In this new environment, I worry my body cannot perform the tasks that are a must. I am too used to convenience and urgency and other bodies circling mine. Everything in my old world was vicious, but also easy. It twisted you up with knowing that you would never be alone until you craved solitude so deeply, with both desire and dread. No time to question what I would be if this comfort became a danger; if the familiar became frigid. So I bend my body like the trees, but their arms stretch away as if to detach themselves. The process of resettling is not as simple as breaking yourself in two, or three, or four when your roots are as strong as a mother’s love.

Last week, while bending, I couldn’t reach anything. The floors were not floors. There was no food to insert into myself at the time I was supposed to. Sometimes, all I can allow is liquid, and I become weak. I look at the kitchen with fear — what is hiding in there? Will a mouse poke its head through a sliver of a door? Will it be a chipmunk, a bird, a baby skunk searching for the source of warmth? I have no right to this space — the animals are surrounding my shelter, and they want in. I put my palm to the wall. I am safe here. But I do not trust my own thought. I need to see my body. How big I could become. How violent.

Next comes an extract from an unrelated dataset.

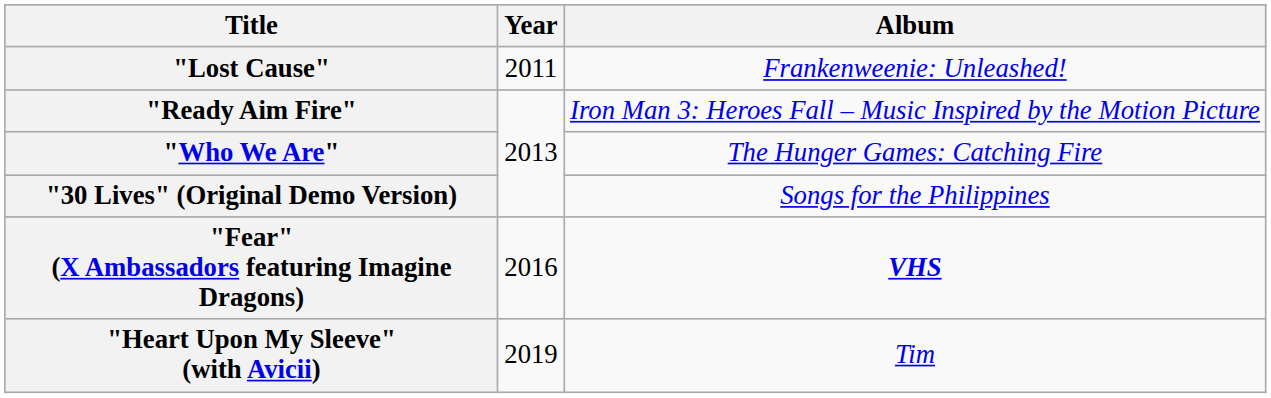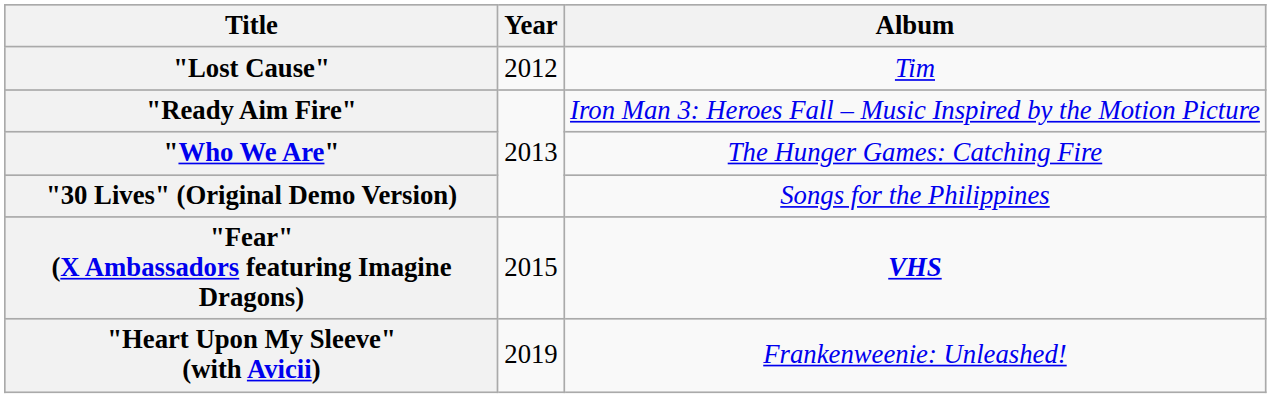"Lost Cause" | Year: 2011 -> 2012
"Lost Cause" | Album: Frankenweenie: Unleashed! -> Tim
"Fear" (X Ambassadors featuring Imagine Dragons) | Year: 2016 -> 2015
"Heart Upon My Sleeve" (with Avicii) | Album: Tim -> Frankenweenie: Unleashed!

On FaceTime, my mom says, we’re worried you won’t eat when you’re on your own. Finally, at 24, I am alone.And I jump at every sound I hear, every movement a threat. Tense on my sofa and unmoving in bed. I wait for an attack, ready for the natural world to take me and expose my fragility. I could become a forgotten thing so easily. But while I am here —

I train myself: open the drawer, take out a fork. Punch a hole in the plastic wrap, put it in the microwave. Don’t feel guilty for buying ready meals. You are just trying to do the right thing. To care for yourself. 

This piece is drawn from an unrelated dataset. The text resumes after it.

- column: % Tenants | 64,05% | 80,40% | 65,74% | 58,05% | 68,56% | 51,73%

I train myself: Leave your clothes on the bathroom floor, step into the shower and the warm water will cradle you, not kill you. Stand there in your skin for as long as you can. As long as you want.

I train myself: Let your hands stay with the book you love, steer them away from the small screens that bring you fear. Don’t be scared when you click the yellow lamp and you are in darkness. When you are alone and unprotected.

And for the record, I am here, taking care of myself. I am unveiling my lonely body and showing myself what I can do for it. I have never been isolated like this, with snow thick and heavy for months. There is something I don’t know the name of that I need. Something to let my shoulders slump, to sit with all that is quiet and empty.